Q: How many positive integers are there whose digits strictly increase from left to right? ($0$ is not allowed to be the leading digit)
Here're my thoughts on the problem.
For one digit numbers.
There are only $9$ such integers that satisfy the problem.
For two digit numbers.
If we start with $1$ as the left most digit, then we have $8$ choices for the one's place. So we have $8$ such numbers.
If we start with $2$ as the left most digit, then we have $7$ choices for the one's place.
If we start with $3$ as the left most digit, then we have $6$ choices for the ones place.
Continuing this process we have $8+7+6+ ... +2+1 = 36$ such numbers.

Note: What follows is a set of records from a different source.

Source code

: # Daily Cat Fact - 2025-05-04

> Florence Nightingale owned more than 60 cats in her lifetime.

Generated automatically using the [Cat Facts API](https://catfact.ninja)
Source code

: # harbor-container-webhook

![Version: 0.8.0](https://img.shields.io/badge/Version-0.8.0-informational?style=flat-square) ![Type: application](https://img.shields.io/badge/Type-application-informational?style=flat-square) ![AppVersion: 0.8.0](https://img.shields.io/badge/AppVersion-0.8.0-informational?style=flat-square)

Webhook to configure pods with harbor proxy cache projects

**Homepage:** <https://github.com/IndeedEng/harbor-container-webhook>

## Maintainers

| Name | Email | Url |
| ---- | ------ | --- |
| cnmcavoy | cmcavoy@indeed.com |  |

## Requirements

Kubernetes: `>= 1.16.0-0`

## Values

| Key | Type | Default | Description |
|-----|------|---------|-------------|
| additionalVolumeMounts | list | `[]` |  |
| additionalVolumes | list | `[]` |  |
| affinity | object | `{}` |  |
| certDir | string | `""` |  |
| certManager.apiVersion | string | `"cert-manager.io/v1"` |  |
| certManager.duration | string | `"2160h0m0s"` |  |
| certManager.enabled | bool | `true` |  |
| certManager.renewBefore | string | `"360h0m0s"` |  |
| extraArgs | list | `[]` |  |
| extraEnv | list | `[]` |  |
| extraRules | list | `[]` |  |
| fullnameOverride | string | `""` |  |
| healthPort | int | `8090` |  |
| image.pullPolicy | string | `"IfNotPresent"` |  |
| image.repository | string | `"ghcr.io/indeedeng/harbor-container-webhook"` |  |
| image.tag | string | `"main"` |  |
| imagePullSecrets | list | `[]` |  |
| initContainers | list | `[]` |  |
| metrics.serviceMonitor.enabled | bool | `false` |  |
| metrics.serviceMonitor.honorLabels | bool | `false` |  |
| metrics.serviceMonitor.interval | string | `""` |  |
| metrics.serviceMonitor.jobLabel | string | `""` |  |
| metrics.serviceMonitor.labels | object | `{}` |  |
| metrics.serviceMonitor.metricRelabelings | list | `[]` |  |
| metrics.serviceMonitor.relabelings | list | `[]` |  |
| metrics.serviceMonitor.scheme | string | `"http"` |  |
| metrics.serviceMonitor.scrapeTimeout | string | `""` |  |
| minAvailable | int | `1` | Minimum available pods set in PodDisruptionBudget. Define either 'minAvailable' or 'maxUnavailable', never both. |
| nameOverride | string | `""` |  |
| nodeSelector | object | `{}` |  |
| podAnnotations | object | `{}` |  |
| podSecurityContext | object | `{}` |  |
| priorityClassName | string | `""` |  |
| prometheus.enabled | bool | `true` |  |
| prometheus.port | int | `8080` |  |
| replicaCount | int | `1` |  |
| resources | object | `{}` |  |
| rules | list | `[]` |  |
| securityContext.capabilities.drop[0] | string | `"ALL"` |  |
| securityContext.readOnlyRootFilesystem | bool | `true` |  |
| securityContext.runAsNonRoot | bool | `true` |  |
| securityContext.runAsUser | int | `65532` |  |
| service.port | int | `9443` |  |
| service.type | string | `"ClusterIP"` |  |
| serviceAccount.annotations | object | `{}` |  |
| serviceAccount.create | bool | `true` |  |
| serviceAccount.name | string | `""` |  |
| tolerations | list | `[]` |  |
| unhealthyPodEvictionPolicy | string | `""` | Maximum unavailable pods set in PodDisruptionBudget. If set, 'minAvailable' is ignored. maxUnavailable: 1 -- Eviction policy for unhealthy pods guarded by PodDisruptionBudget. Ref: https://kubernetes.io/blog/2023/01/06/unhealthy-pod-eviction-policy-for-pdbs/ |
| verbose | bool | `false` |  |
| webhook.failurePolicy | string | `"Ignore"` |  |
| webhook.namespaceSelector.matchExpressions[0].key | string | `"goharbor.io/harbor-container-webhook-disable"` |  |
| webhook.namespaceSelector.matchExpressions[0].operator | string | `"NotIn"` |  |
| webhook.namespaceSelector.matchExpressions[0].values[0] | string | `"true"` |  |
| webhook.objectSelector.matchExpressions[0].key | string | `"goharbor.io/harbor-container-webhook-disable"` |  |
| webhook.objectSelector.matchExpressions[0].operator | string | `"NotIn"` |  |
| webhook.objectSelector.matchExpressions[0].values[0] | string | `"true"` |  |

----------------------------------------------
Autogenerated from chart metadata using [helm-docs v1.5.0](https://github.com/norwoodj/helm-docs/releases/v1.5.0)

But for three - digit numbers, I'm stuck. What am I suppose to do, after I've chosen the first digit? I'll have to make sub cases for the second digit, and it'll get more complicated as I go up to 9 - digit numbers.
P.S. I know we have a question such as [Number of strictly increasing and decreasing 4 digit numbers?], but I don't quite get the hints ...
Lets say the number has $k$ digits, all distinct. We notice, that out of all possible permutations of the digits, only one satisfies the condition of the problem, that is, strictly ascending.
If we would try to generate a solution ourselves, we would pick digits from 1 to 9 $k$ times, except we would not be allowed to pick the same digit twice. The number of ways to do this for a fixed $k$ is the number of combinations
$C(n, k) = \frac{n!}{k!(n-k)!}$
where $n=9$ is the total number of digits we choose from
The total number of solutions is sum over number of solutions for a fixed digit length
$S = \sum_{k=1}^{n} C(n, k)$
As mentioned here
https://en.wikipedia.org/wiki/Binomial_coefficient#Sum_of_coefficients_row
There is a theorem for summing up binomial coefficients $C(n,k)$, which states that
$S = 2^n - 1 = 511$ in your case